- DATA BELOW:

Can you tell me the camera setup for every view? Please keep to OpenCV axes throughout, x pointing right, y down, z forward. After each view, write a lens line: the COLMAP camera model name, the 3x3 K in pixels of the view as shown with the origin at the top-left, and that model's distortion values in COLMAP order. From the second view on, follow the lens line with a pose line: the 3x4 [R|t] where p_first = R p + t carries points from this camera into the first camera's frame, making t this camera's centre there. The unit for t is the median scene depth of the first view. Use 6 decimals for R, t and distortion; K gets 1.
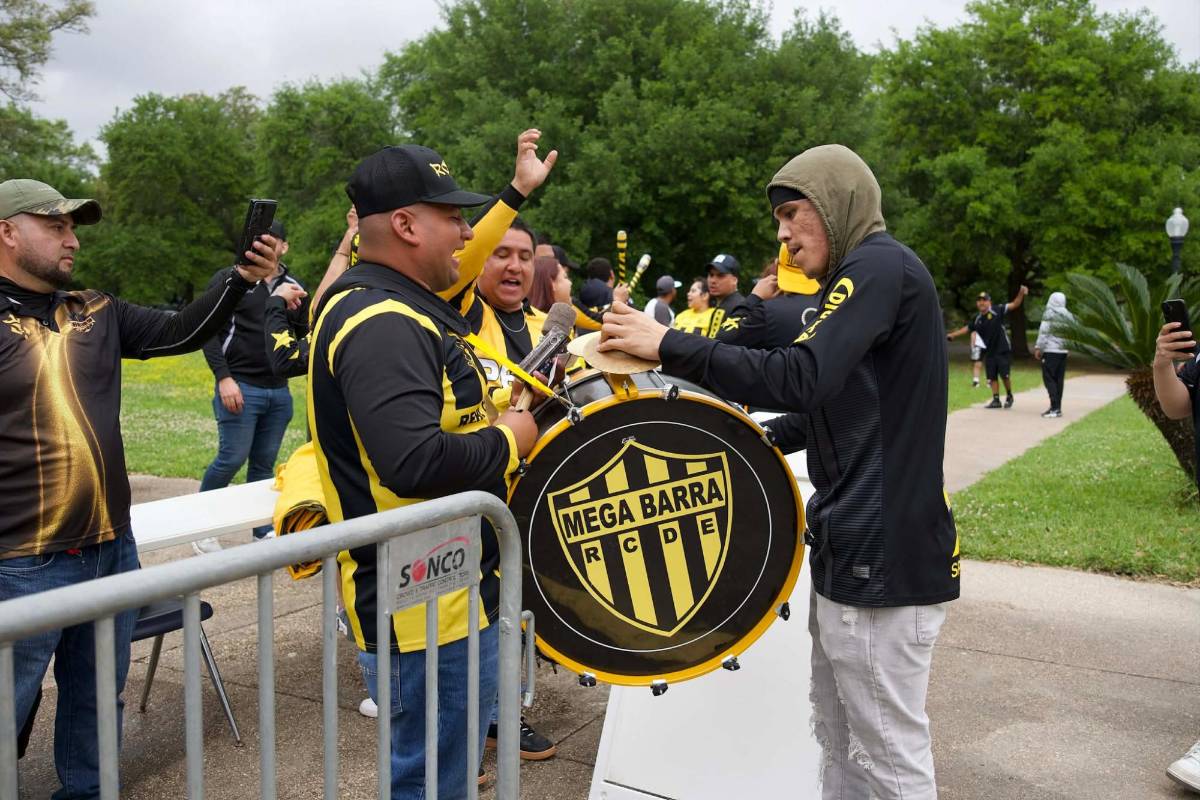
lens RADIAL K [[1018.8, 0, 600.0], [0, 1018.8, 400.0], [0, 0, 1]] dist [0.005190, -0.086928]
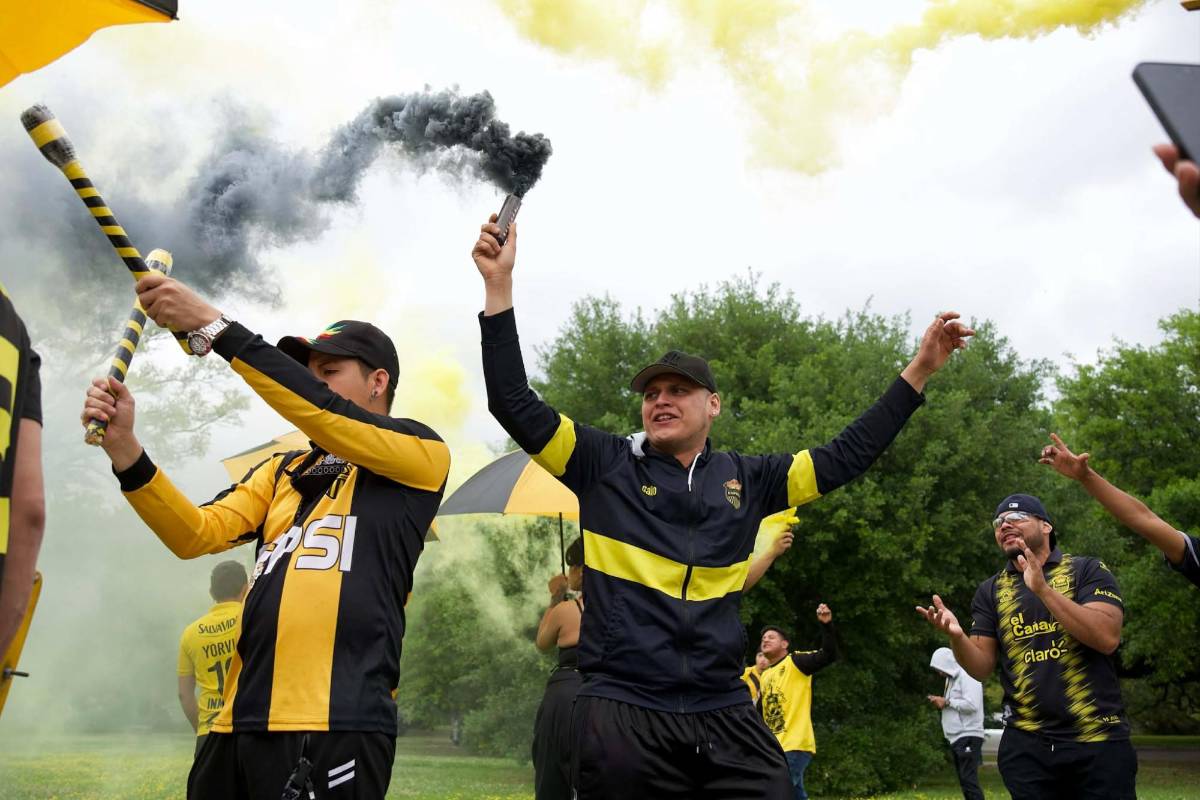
lens RADIAL K [[1018.8, 0, 600.0], [0, 1018.8, 400.0], [0, 0, 1]] dist [0.005190, -0.086928]
pose [[0.983554, -0.048173, -0.174069, 0.065472], [-0.022122, 0.924386, -0.380815, -0.003863], [0.179252, 0.378403, 0.908119, 0.229403]]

- WORK ORDER: Locate each line in the listing that contains the string "pose", and copy those lines.

- EXERCISE ANSWER:
Can you tell me the camera setup for every view? Please keep to OpenCV axes throughout, x pointing right, y down, z forward. After each view, write a lens line: the COLMAP camera model name, the 3x3 K in pixels of the view as shown with the origin at the top-left, and that model's distortion values in COLMAP order. From the second view on, follow the lens line with a pose line: the 3x4 [R|t] where p_first = R p + t carries points from this camera into the first camera's frame, making t this camera's centre there. The unit for t is the median scene depth of the first view. Use 6 decimals for R, t and distortion; K gets 1.
pose [[0.983554, -0.048173, -0.174069, 0.065472], [-0.022122, 0.924386, -0.380815, -0.003863], [0.179252, 0.378403, 0.908119, 0.229403]]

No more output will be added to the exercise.